**Requirement A:** Decide whether each statement agrees with the forum thread on Pathfinder books: (i) Book of the Dead is written from Geb's perspective; (ii) Grand Bazaar pairs well with Gods and Magic; (iii) Secrets of Magic contains little rules content. For each, answer yes or no and quote the deciding words of the thread.
**Requirement B:** Duplicate the passage of the forum thread on Pathfinder books from "What do you" up to and including "where it's located.".

**Extract provided:**
******

What do you think would be a good physical book for me to pick up for pleasure reading and inspiration? Any suggestions since I don't really need a lot of crunch (because I use Foundry and AoN)?
The Lost Omens Books are generically full of more lore than rules, and there's a fairly wide and thematic selection, all Golarion lore. Firebrands/Knights/Absalom are all niche but great deep dives into certain kinds of organizations/a whole city, Gods and Magic is more broad with some good lore entries that aren't on AON. Monsters of Myth has some really cool concepts and entries about specific entities. So I'd say one of those, depending on what you want. Grand Bazaar gets a lot from the details about all the shops that surround the magic items and pairs well with Absalom's city book because that's where it's located.

In the rulebook line its obviously a lot more crunch but Dark Archive is uniquely evocative, with the case records and presentation being what it is where each section is a case file about lore, with a mini adventure and some rules content to back it up. Book of the Dead in the same vein is on the crunchy side, but there's some great stuff about undeath in there, all written from Geb's perspective. Secrets of Magic has essays on how magic works and feels in Golarion which is nice (but again, lot of rules.)
 


Here's my collection of books from my Paizo subscriptions that I've only physically used once for a short-lived Malevolence game, to play we mostly use the complementary pdfs from the subs, Pathbuilder, Foundry, and AON depending on what's intuitive at the moment. I would absolutely drop it if my financial situation was worse, though, and I'd probably use them more if I had an IRL group. We play the system weekly and I love it, so I pay for Pathfinder 2e products, so that I don't have to go through losing it like I did 4e.
How's Battlezoo Ancestries: Dragons? It sounded interesting, like a better thought out Council of Wyrms.
 


The-Magic-Sword

Small Ball Archmage
How's Battlezoo Ancestries: Dragons? It sounded interesting, like a better thought out Council of Wyrms.

******

**Data provided:**
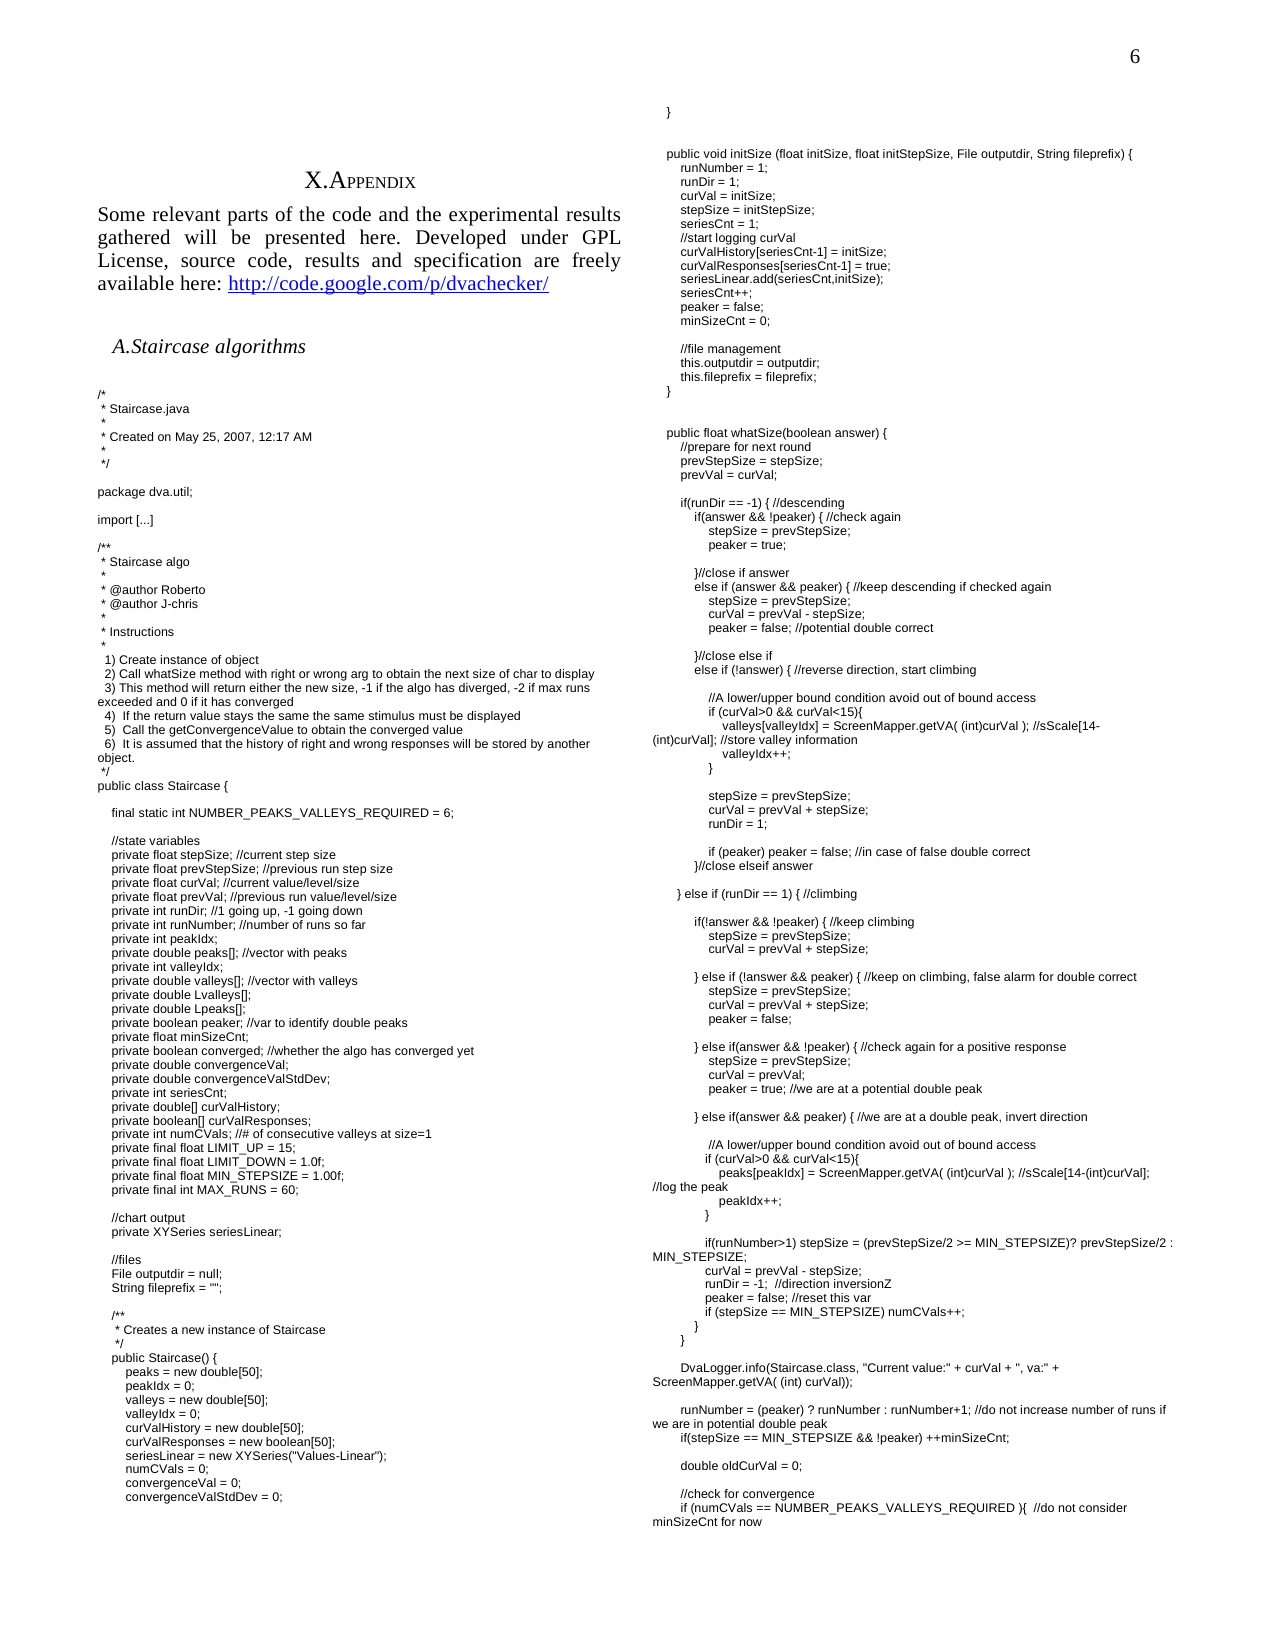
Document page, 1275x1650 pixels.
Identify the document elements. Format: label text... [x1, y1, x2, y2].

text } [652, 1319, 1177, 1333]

******

**Correct result A:**
(i) Yes: "all written from Geb's perspective"
(ii) No: "pairs well with Absalom's city book because that's where it's located"
(iii) No: "but again, lot of rules."

**Correct result B:**
What do you think would be a good physical book for me to pick up for pleasure reading and inspiration? Any suggestions since I don't really need a lot of crunch (because I use Foundry and AoN)?
The Lost Omens Books are generically full of more lore than rules, and there's a fairly wide and thematic selection, all Golarion lore. Firebrands/Knights/Absalom are all niche but great deep dives into certain kinds of organizations/a whole city, Gods and Magic is more broad with some good lore entries that aren't on AON. Monsters of Myth has some really cool concepts and entries about specific entities. So I'd say one of those, depending on what you want. Grand Bazaar gets a lot from the details about all the shops that surround the magic items and pairs well with Absalom's city book because that's where it's located.